Saved data entries:
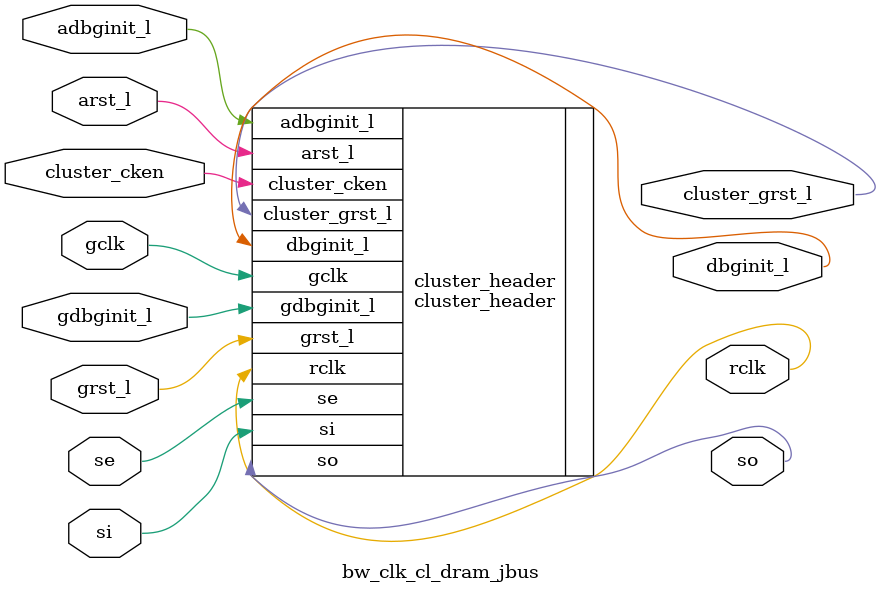
<source format=v>
module bw_clk_cl_dram_jbus (/*AUTOARG*/
   // Outputs
   so, rclk, dbginit_l, cluster_grst_l, 
   // Inputs
   si, se, grst_l, gdbginit_l, gclk, cluster_cken, arst_l, 
   adbginit_l
   );

   /*AUTOOUTPUT*/
   // Beginning of automatic outputs (from unused autoinst outputs)
   output		cluster_grst_l;		// From cluster_header of cluster_header.v
   output		dbginit_l;		// From cluster_header of cluster_header.v
   output		rclk;			// From cluster_header of cluster_header.v
   output		so;			// From cluster_header of cluster_header.v
   // End of automatics
   
   /*AUTOINPUT*/
   // Beginning of automatic inputs (from unused autoinst inputs)
   input		adbginit_l;		// To cluster_header of cluster_header.v
   input		arst_l;			// To cluster_header of cluster_header.v
   input		cluster_cken;		// To cluster_header of cluster_header.v
   input		gclk;			// To cluster_header of cluster_header.v
   input		gdbginit_l;		// To cluster_header of cluster_header.v
   input		grst_l;			// To cluster_header of cluster_header.v
   input		se;			// To cluster_header of cluster_header.v
   input		si;			// To cluster_header of cluster_header.v
   // End of automatics

   /* cluster_header AUTO_TEMPLATE (
    ); */

   cluster_header cluster_header
   (/*AUTOINST*/
    // Outputs
    .dbginit_l				(dbginit_l),
    .cluster_grst_l			(cluster_grst_l),
    .rclk				(rclk),
    .so					(so),
    // Inputs
    .gclk				(gclk),
    .cluster_cken			(cluster_cken),
    .arst_l				(arst_l),
    .grst_l				(grst_l),
    .adbginit_l				(adbginit_l),
    .gdbginit_l				(gdbginit_l),
    .si					(si),
    .se					(se));

endmodule // bw_clk_cl_ddr_ddr

// Local Variables:
// verilog-library-directories:("../../common/rtl")
// verilog-auto-sense-defines-constant:t
// End:

</source>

WORK REQUEST =
Please leave out the pictures as you reproduce the lines exactly, from the first line of the entries through the line containing "unused autoinst outputs)".

EXERCISE SOLUTION =
<source format=v>
module bw_clk_cl_dram_jbus (/*AUTOARG*/
   // Outputs
   so, rclk, dbginit_l, cluster_grst_l, 
   // Inputs
   si, se, grst_l, gdbginit_l, gclk, cluster_cken, arst_l, 
   adbginit_l
   );

   /*AUTOOUTPUT*/
   // Beginning of automatic outputs (from unused autoinst outputs)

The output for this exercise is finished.